The third moment is skew, and to do that we're going to need to use the SciPy package instead of NumPy. But that again is built into any scientific computing package like Enthought Canopy or Anaconda. Once we have SciPy, the function call is as simple as our earlier two:
import scipy.stats as sp
sp.skew(vals)
This displays the following output:
Out[4]: 0.020055795996111746
We can just call sp.skew on the vals list, and that will give us the skew value. Since this is centered around zero, it should be almost a zero skew. It turns out that with random variation it does skew a little bit left, and actually that does jive with the shape that we're seeing in the graph. It looks like we did kind of pull it a little bit negative.
The fourth moment is kurtosis, which describes the shape of the tail. Again, for a normal distribution that should be about zero.SciPy provides us with another simple function call
sp.kurtosis(vals)
And here's the output:
Out [5]:0.059954502386585506
Indeed, it does turn out to be zero. Kurtosis reveals our data distribution in two linked ways: the shape of the tail, or the how sharp the peak If I just squish the tail down it kind of pushes up that peak to be pointier, and likewise, if I were to push down that distribution, you can imagine that's kind of spreading things out a little bit, making the tails a little bit fatter, and the peak of it a little bit lower. So that's what kurtosis means, and in this example, kurtosis is near zero because it is just a plain old normal distribution.

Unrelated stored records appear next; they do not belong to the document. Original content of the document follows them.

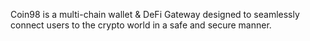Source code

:Coin98 is a multi-chain wallet & DeFi Gateway designed to seamlessly connect users to the crypto world in a safe and secure manner.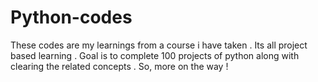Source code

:# Python-codes
These codes are my learnings from a course i have taken . Its all project based learning . Goal is to complete 100 projects of python along with clearing the related concepts . So, more on the way !
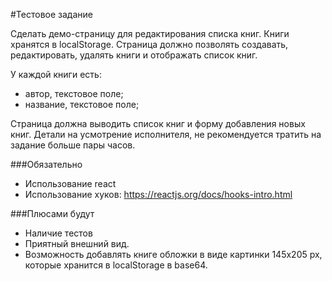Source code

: #Тестовое задание

Сделать демо-страницу для редактирования списка книг. Книги хранятся в localStorage. Страница должно позволять создавать, редактировать, удалять книги и отображать список книг.

У каждой книги есть:
- автор, текстовое поле;
- название, текстовое поле;

Страница должна выводить список книг и форму добавления новых книг. Детали на усмотрение исполнителя, не рекомендуется тратить на задание больше пары часов.

###Обязательно
- Использование react
- Использование хуков: https://reactjs.org/docs/hooks-intro.html

###Плюсами будут
- Наличие тестов
- Приятный внешний вид.
- Возможность добавлять книге обложки в виде картинки 145х205 px, которые хранится в localStorage в base64.
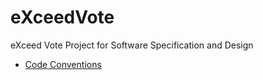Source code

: eXceedVote
==========

eXceed Vote Project for Software Specification and Design

* [Code Conventions](https://github.com/ant2/eXceedVote/wiki/Code-Convention)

If you want to play around with it, go ahead and, again, try to modify the distribution. Make it centered around something besides 0, and see if that actually changes anything. Should it? Well, it really shouldn't because these are all measures of the shape of the distribution, and it doesn't really say a whole lot about where that distribution is exactly. It's a measure of the shape. That's what the moments are all about. Go ahead and play around with that, try different center values, try different standard deviation values, and see what effect it has on these values, and it doesn't change at all. Of course, you'd expect things like the mean to change because you're changing the mean value, but variance, skew, maybe not. Play around, find out.
There you have percentiles and moments. Percentiles are a pretty simple concept. Moments sound hard, but it's actually pretty easy to understand how to do it, and it's easy in Python too. Now you have that under your belt. It's time to move on.